Comment peut-on consolider nos liens ?
J’ai tout le temps estimé que les contacts interpersonnels sont très efficaces pour la consolidation des liens entre deux pays. Maintenant que Maurice et la Turquie sont connectés par Turkish Airlines, cela va offrir plus d’opportunités aux Mauriciens et aux Turcs d’interagir et mieux se connaître.
Pensez-vous qu’il existe des possibilités d’échanges culturels entre nos deux pays ?
Je dois dire que les opportunités d’échanges sur le plan culturel sont immenses. Maurice et la Turquie possèdent une riche diversité culturelle et je pense qu’il est temps que nous commencions à partager nos connaissances. La Turquie offre plusieurs opportunités dans le domaine de la cinématographie, des programmes de télévision, de gestion du patrimoine, de l’art et de l’architecture, entre autres.
Dans quels autres domaines peut-on s’aider mutuellement ?
La Turquie offre un large choix d’études au niveau tertiaire pour les étudiants mauriciens. Aussi, comme l’économie océanique est une nouvelle priorité pour l’île Maurice, je suis d’avis que la Turquie a beaucoup à offrir à votre pays en termes d’expertise dans ce domaine.
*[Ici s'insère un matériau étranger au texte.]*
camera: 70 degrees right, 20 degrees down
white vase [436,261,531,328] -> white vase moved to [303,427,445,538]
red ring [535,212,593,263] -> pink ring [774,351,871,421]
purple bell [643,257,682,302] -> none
«Les contacts interpersonnels sont très efficaces pour la consolidation des liens entre deux pays.»
Quel est votre regard sur la communauté musulmane à Maurice ?
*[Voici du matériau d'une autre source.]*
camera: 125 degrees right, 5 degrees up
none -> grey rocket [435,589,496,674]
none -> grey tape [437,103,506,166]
La communauté musulmane à Maurice est très dynamique. Elle peut accomplir beaucoup de choses si elle reste unie. La communauté doit aussi se concentrer sur la préparation des générations à venir.
Sinon, quelle est la situation en Turquie ?
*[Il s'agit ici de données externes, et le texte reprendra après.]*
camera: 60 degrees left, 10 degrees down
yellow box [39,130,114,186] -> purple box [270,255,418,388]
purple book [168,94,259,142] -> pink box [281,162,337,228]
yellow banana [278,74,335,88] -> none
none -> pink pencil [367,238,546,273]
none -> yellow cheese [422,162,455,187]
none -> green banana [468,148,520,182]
La Turquie est en train d’influer sur le cours de son histoire. Nous avons la ferme conviction de neutraliser ceux qui représentent un danger pour le pays. Les Turcs travaillent dur afin que le pays devienne économiquement, technologiquement et militairement fort.
Le président Erdoğan peut-il devenir le leader du monde musulman ?
Tout ce que je demande, c’est qu’Allah lui accorde une longue vie. Seule l’histoire pourra dire si ce qu’il a fait pour son peuple et pour le monde musulman, a eu un impact positif.